■ Source extract:
════
Piraye: Advanced NLP Utilities for Persian, Arabic, and English
Piraye is a Python library providing flexible text normalization and tokenization utilities for Persian, Arabic,
and English NLP tasks. With comprehensive type hints, extensive documentation, and a clean architecture, Piraye is
production-ready for modern NLP pipelines.
📑 Table of Contents
🚀 Key Features
| Multi-Language Normalization | Normalize alphabets, digits, punctuation, and whitespace for Persian, Arabic, and English. |
| Advanced Tokenization | Regex-based, NLTK-based, Spacy-based, and custom tokenizers with hierarchical support. |
| Tokenizer Pipeline | Chain multiple tokenizers for sophisticated text processing workflows. |
| Position Tracking | Map positions between original and normalized text. |
| Multi-Lingual Detection | Automatic language detection and appropriate normalization. |
| Type Safe | Complete type hints for modern Python development. |
| Well Documented | Comprehensive documentation and usage examples. |
| Production Ready | Clean architecture, extensive testing, and easy integration. |
📦 Installation
Basic Installation
pip install piraye
Full Installation (with Spacy support)
════
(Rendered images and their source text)
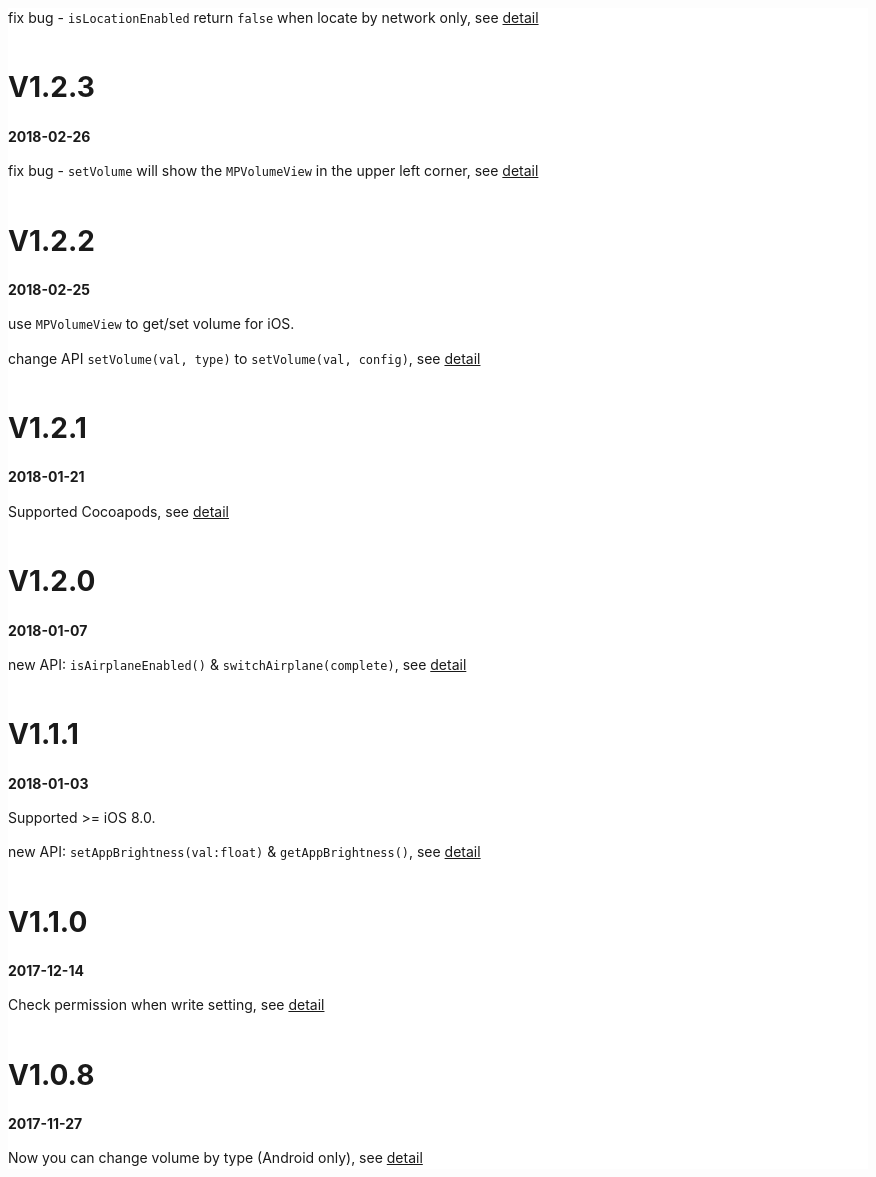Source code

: fix bug - `isLocationEnabled` return `false` when locate by network only, see [detail](https://github.com/c19354837/react-native-system-setting/issues/19)

# V1.2.3
**2018-02-26**

fix bug - `setVolume` will show the `MPVolumeView` in the upper left corner, see [detail](https://github.com/c19354837/react-native-system-setting/issues/17)

# V1.2.2
**2018-02-25**

use `MPVolumeView` to get/set volume for iOS.

change API `setVolume(val, type)` to `setVolume(val, config)`, see [detail](https://github.com/c19354837/react-native-system-setting/issues/15)

# V1.2.1
**2018-01-21**

Supported Cocoapods, see [detail](https://github.com/c19354837/react-native-system-setting/issues/10)

# V1.2.0
**2018-01-07**

new API: `isAirplaneEnabled()` & `switchAirplane(complete)`, see [detail](https://github.com/c19354837/react-native-system-setting/blob/master/API.md)

# V1.1.1
**2018-01-03**

Supported >= iOS 8.0.

new API: `setAppBrightness(val:float)` & `getAppBrightness()`, see [detail](https://github.com/c19354837/react-native-system-setting/blob/master/API.md)

# V1.1.0
**2017-12-14**

Check permission when write setting, see [detail](https://github.com/c19354837/react-native-system-setting#runtime-permission-for-android-6)

# V1.0.8
**2017-11-27**

Now you can change volume by type (Android only), see [detail](https://github.com/c19354837/react-native-system-setting/issues/5)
════
■ Work required: Copy the Piraye overview from "Piraye: Advanced NLP" to "modern NLP pipelines.", swapping "production-ready" for "deployment-ready".

■ Written solution:
Piraye: Advanced NLP Utilities for Persian, Arabic, and English
Piraye is a Python library providing flexible text normalization and tokenization utilities for Persian, Arabic,
and English NLP tasks. With comprehensive type hints, extensive documentation, and a clean architecture, Piraye is
deployment-ready for modern NLP pipelines.